Outro ponto que não faz o menor sentido na mensagem falsa é o que diz que a fundadora da The Body Shop fez uma doação por meio da Fundação Cacique Cobra Coral. A fundação não tem nenhuma relação com Raoni (e com os índios caiapó) e não atua na Amazônia.

Com sede em Guarulhos, na Grande São Paulo, ela é conhecida por intervir para fazer ou não chover. Foi fundada por Ângelo Scritori, morto em 2002. Hoje, ela é dirigida pela filha Adelaide - que diz incorporar o espírito do cacique Cobra Coral.

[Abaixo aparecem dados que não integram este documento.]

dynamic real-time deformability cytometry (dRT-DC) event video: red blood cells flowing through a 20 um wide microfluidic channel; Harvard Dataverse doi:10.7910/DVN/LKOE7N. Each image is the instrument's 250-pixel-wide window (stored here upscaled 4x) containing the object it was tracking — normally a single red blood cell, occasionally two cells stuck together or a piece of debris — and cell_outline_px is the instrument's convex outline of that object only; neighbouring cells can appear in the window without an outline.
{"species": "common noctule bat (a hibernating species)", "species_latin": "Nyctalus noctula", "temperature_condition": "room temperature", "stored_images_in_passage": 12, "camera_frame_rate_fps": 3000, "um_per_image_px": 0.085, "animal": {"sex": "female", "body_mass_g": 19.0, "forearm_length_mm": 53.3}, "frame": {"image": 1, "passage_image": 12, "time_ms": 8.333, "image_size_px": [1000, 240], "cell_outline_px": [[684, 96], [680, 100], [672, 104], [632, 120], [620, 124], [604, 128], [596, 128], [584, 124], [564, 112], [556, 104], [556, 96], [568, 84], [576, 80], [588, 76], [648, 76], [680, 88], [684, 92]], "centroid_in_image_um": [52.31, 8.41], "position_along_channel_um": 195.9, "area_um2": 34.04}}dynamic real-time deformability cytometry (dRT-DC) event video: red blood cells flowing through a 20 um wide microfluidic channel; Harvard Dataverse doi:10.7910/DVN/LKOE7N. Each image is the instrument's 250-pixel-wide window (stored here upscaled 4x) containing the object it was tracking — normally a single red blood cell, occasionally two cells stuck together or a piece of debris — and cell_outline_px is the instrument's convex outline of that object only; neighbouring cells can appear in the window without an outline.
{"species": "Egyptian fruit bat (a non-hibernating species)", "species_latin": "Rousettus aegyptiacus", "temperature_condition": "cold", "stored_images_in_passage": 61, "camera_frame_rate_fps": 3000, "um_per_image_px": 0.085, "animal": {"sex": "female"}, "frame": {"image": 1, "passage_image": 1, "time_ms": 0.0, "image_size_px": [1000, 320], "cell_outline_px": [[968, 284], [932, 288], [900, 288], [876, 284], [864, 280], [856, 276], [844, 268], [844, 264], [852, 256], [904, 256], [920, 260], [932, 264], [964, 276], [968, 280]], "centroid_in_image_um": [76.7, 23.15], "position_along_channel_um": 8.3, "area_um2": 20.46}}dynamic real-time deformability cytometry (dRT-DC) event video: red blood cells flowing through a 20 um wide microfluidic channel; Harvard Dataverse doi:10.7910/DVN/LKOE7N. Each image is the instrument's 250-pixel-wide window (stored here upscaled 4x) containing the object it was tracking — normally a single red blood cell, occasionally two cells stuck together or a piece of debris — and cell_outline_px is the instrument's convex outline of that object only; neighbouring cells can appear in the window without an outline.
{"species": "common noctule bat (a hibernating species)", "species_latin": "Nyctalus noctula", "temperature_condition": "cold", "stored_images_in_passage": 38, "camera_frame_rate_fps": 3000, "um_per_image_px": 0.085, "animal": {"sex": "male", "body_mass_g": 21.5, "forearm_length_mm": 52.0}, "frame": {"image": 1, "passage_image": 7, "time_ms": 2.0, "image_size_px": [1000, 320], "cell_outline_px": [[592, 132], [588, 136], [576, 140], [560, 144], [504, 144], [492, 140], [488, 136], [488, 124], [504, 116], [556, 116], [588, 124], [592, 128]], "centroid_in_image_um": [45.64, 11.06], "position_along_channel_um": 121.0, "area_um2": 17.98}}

Em seu site, a fundação diz que "atua no monitoramento das questões climáticas e na alteração, por vias espirituais, de quadros adversos da meteorologia, como falta de chuva em locais com muita seca e chuvas muito fortes em outros locais". Ela já fez convênios com as prefeituras de São Paulo e do Rio e atuou em grandes eventos, como o Rock in Rio.

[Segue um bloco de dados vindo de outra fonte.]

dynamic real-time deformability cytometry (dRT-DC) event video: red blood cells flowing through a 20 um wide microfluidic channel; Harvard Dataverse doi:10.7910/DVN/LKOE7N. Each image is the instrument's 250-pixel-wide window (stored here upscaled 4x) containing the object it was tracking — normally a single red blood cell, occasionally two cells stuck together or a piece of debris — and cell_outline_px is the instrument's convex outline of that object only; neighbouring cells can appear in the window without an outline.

Procurada, a fundação diz que nunca ouviu falar nas afirmações contidas no texto falso.

André Villas-Bôas, secretário-executivo do Instituto Socioambiental, diz que o cacique Raoni nunca flertou com atividades predatórias. "Ele sempre foi um incansável defensor da questão ambiental, da integridade do território, da floresta. Ele sempre foi assim e nunca se misturou. A amizade com o Sting o levou pelo mundo afora e o tornou uma liderança conhecida internacionalmente, mas já num discurso totalmente alinhado com a Eco 92, questão ambiental, proteção das florestas, proteção do patrimônio cultural deles. Esse sempre foi o Raoni."

Por meio de sua assessoria, a The Body Shop diz desconhecer totalmente as informações contidas na mensagem. A empresa diz que Dame Anita Roddick, fundadora da companhia, foi pioneira no segmento de beleza sustentável no mundo. "Em 1987, Anita lançou o programa Trade not Aid, hoje conhecido como community trade, ou comércio com comunidades, vigente até hoje na The Body Shop, que consiste na compra de acessórios e ingredientes naturais de comunidades produtoras por um preço justo, permitindo que elas se desenvolvam social e economicamente", diz, na nota.

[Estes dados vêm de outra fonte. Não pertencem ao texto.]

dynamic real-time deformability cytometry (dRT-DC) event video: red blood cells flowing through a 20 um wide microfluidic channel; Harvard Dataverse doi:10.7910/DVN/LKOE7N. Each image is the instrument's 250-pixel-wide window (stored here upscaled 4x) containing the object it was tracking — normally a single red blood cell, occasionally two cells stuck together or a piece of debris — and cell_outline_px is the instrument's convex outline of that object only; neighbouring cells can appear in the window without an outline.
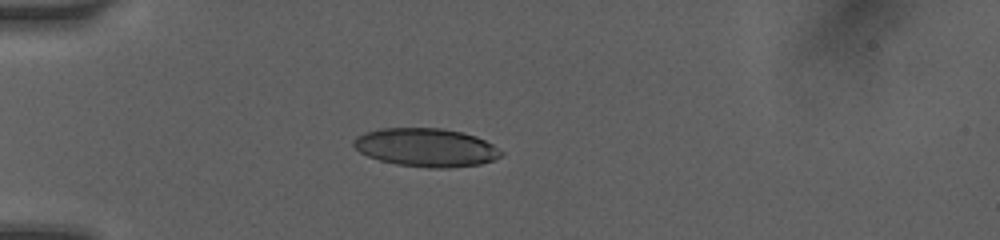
{"species": "human", "species_latin": "Homo sapiens", "temperature_condition": "room temperature", "stored_images_in_passage": 45, "camera_frame_rate_fps": 3000, "um_per_image_px": 0.085, "donor": {"sex": "female"}, "frame": {"image": 1, "passage_image": 1, "time_ms": 0.0, "image_size_px": [1000, 240], "cell_outline_px": [[504, 152], [500, 156], [492, 160], [480, 164], [448, 168], [428, 168], [396, 164], [380, 160], [368, 156], [360, 152], [352, 144], [352, 140], [356, 136], [364, 132], [380, 128], [440, 128], [460, 132], [476, 136], [492, 144]], "centroid_in_image_um": [36.18, 12.53], "position_along_channel_um": 48.8, "area_um2": 33.0}}
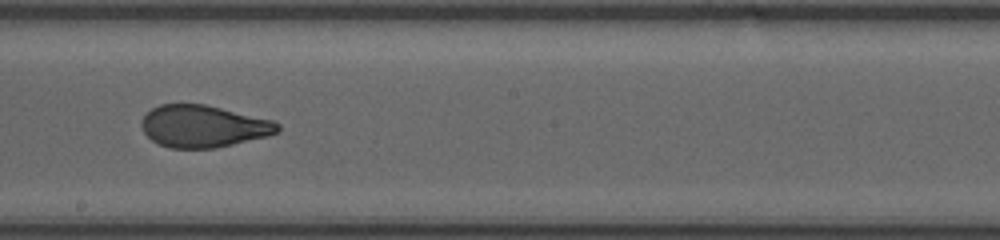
{"frame": {"image": 2, "passage_image": 19, "time_ms": 5.0, "image_size_px": [1000, 240], "cell_outline_px": [[280, 128], [276, 132], [268, 136], [216, 148], [172, 148], [160, 144], [152, 140], [144, 132], [140, 124], [140, 120], [152, 108], [160, 104], [204, 104], [272, 120], [280, 124]], "centroid_in_image_um": [17.26, 10.73], "position_along_channel_um": 230.9, "area_um2": 33.18}}
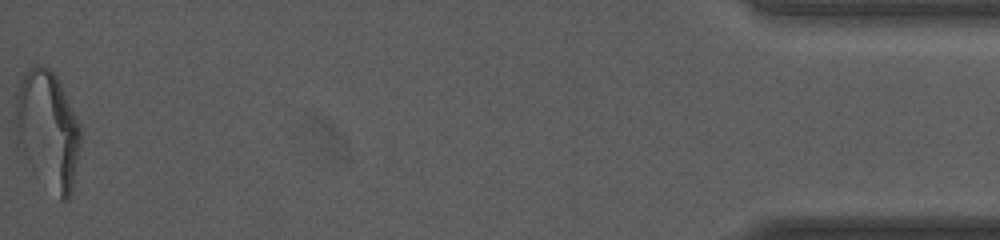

"Por meio desse programa, a The Body Shop já comprou óleo de castanha de uma etnia na Amazônia brasileira, assim como já o fez em outros países. Hoje a The Body Shop conta com diversas comunidades produtoras de ingredientes no mundo todo, incluindo o Brasil com a comunidade de óleo de babaçu na região do Lago do Junco, no Maranhão, relação essa que existe há mais de 20 anos."

O texto falso apresenta vários dados errados. Ele diz que Anita Roddick morreu em 2017, mas, na verdade, ela morreu em 2007. Afirma ainda que Raoni é yanomami, quando, na verdade, ele é caiapó. O texto também fala que a The Body Shop tem 5.400 lojas no mundo, mas a marca tem, na verdade, 3 mil lojas em 66 países.

A mensagem diz também que Anita determinou que a The Body Shop jamais abrisse uma loja no Brasil por conta da maior decepção da sua vida (Raoni, de acordo com o texto falso). No entanto, a verdade é que a The Body Shop foi vendida para a L'Oreal em 2006, chegou ao Brasil em 2014 e tem mais de 90 lojas no país. A Natura comprou a marca em 2017.

Antes de Anita falecer, aliás, ela e o marido, Gordon, conheceram os fundadores da Natura em uma de suas vindas ao Brasil.

No livro, apesar da decepção com as lideranças caiapó, Anita diz que não tem como culpar os índios pelo envolvimento com os madeireiros. "Isso seria culpar as vítimas."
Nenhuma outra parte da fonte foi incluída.